Les principaux journaux du pays ont dénoncé l’expulsion ultérieure de Mannix de Cuba par l’Espagne. Le Washington Star, un autre journal qui a publié les dépêches de Mannix, a déclaré qu’il était banni « pour avoir dit la vérité sur les insurgés et leur cause ».
Mannix a remporté un triomphe journalistique, mais ce n’était pas celui que ses rédacteurs, législateurs ou lecteurs avaient imaginé. Ses trois voyages au-dessus des lignes ennemies et ses récits, y compris l’appel de Cisneros, étaient tous faux. Mannix les a écrites assis au bar de l’hôtel Moscotte à La Havane ou – pour changer de décor – sur la véranda de l’hôtel.
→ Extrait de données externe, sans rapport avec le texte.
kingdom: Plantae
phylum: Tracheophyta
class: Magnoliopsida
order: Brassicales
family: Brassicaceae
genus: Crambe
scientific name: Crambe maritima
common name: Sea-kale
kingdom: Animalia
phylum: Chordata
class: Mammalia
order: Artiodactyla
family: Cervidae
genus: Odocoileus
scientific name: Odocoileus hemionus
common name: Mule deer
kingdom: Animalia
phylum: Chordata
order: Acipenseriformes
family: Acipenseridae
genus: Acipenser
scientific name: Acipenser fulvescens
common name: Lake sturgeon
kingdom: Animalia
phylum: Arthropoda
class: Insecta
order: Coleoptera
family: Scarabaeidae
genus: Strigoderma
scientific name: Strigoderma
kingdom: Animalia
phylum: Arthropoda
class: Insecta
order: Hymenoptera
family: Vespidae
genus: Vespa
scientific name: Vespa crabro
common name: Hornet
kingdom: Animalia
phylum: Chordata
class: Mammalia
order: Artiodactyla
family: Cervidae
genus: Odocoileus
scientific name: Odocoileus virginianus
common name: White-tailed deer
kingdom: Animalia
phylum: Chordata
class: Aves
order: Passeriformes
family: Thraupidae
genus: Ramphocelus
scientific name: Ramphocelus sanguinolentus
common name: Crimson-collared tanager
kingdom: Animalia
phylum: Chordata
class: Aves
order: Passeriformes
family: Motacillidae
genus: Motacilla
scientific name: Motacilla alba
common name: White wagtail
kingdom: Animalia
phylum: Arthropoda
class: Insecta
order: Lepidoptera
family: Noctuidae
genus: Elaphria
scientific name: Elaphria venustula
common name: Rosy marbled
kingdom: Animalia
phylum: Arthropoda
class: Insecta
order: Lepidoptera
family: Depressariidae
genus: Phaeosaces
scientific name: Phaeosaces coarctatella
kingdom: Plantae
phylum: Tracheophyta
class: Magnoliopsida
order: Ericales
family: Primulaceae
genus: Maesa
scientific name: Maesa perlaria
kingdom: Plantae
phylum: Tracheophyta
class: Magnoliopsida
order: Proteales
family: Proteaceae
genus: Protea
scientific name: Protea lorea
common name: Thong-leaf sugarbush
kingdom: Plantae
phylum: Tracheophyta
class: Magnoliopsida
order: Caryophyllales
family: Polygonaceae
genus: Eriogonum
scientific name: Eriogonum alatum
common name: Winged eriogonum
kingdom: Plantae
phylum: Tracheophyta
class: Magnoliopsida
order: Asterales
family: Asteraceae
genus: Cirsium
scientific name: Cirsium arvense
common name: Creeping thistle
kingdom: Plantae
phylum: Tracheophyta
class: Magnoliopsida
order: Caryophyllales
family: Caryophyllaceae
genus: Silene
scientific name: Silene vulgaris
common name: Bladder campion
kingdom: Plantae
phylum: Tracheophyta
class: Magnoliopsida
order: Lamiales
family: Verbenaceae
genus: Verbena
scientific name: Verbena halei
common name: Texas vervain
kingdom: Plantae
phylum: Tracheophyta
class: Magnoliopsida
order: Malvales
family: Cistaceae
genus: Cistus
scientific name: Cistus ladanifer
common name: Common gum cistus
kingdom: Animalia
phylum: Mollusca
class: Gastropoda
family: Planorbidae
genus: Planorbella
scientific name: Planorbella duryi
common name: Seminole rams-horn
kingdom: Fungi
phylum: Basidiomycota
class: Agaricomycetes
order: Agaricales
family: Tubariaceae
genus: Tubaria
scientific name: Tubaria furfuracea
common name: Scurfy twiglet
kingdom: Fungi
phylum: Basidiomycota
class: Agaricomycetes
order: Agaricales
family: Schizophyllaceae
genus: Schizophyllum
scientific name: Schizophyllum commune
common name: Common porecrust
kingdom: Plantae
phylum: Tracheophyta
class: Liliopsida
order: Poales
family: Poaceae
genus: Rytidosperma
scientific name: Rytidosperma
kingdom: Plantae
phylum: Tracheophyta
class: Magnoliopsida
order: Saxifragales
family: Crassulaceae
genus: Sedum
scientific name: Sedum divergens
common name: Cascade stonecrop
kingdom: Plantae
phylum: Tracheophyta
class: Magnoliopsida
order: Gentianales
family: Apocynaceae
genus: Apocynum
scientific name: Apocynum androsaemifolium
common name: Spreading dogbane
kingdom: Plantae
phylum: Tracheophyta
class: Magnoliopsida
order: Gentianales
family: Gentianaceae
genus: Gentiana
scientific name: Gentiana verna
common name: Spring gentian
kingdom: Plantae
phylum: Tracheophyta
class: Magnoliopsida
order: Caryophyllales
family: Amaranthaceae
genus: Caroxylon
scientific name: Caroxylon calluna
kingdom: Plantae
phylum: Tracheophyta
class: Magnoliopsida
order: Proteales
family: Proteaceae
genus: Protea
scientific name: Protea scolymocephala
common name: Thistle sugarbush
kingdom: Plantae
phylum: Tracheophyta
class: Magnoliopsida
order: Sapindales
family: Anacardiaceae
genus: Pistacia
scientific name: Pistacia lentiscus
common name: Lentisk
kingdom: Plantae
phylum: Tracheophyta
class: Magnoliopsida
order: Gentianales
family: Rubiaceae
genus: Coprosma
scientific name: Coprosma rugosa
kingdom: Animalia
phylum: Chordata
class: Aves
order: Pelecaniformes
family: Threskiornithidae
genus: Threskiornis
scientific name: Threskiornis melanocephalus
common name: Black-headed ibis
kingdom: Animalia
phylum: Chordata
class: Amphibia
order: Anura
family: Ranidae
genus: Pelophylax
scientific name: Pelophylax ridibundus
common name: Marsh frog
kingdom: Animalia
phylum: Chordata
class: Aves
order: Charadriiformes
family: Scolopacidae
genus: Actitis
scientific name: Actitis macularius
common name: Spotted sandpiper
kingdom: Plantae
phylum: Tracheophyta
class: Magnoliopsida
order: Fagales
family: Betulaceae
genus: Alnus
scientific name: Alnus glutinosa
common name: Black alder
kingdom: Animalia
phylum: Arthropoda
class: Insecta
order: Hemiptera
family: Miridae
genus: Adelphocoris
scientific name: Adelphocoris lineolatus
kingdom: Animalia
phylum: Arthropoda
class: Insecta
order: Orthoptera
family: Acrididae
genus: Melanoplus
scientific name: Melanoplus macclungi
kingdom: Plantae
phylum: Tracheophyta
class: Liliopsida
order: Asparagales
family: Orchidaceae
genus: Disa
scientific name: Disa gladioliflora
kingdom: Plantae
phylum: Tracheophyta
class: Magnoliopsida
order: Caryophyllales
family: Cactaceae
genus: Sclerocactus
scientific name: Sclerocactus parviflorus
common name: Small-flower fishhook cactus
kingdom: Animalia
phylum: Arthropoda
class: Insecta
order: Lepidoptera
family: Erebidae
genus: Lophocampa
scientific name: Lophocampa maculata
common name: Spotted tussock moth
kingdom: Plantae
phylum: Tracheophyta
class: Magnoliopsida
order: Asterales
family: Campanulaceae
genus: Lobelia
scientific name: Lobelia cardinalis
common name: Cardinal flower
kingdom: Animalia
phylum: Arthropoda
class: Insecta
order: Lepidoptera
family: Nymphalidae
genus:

Dans une interview accordée à Fox News en octobre 2017, le président Donald Trump a déclaré : « J’ai vraiment lancé toute cette histoire de « fausses nouvelles » ». Il l’a qualifié de « l’un des meilleurs termes que j’ai inventés ». Mais la falsification a une longue histoire. Aucun journaliste n’a surpassé Mannix en tant que fabuliste à Cuba, mais beaucoup ont suivi ses traces sur l’île. Leur sensationnalisme fabriqué de toutes pièces a atteint de telles proportions qu’un livre entier a été consacré au sujet à la veille de l’entrée en guerre des États-Unis contre l’Espagne. Il s’intitulait Faits et faux sur Cuba.
Cet article et deux qui suivent donnent une perspective sur trois aspects des fausses nouvelles : leur longue histoire, leur attrait pour les lecteurs et les conséquences des fausses nouvelles politiques.
Le pouvoir de la technologie moderne de polluer les flux d’informations a donné l’impression que les fausses nouvelles sont terriblement nouvelles. Les robots russes inondent Internet d’histoires horribles qui ne se sont jamais produites. Les agents politiques produisent des vidéos générées par l’IA de discours méprisables que leurs adversaires n’ont pas prononcés. Votre cousin fou fait savoir dans ses publications sur les réseaux sociaux que les partisans du président Trump ont organisé les tentatives d’assassinat contre sa vie. Concernant ce dernier point, un sondage NewsGuard/YouGov a récemment révélé que près d’un tiers des Américains pensent qu’au moins une des trois tentatives d’assassinat de Trump a été une mise en scène.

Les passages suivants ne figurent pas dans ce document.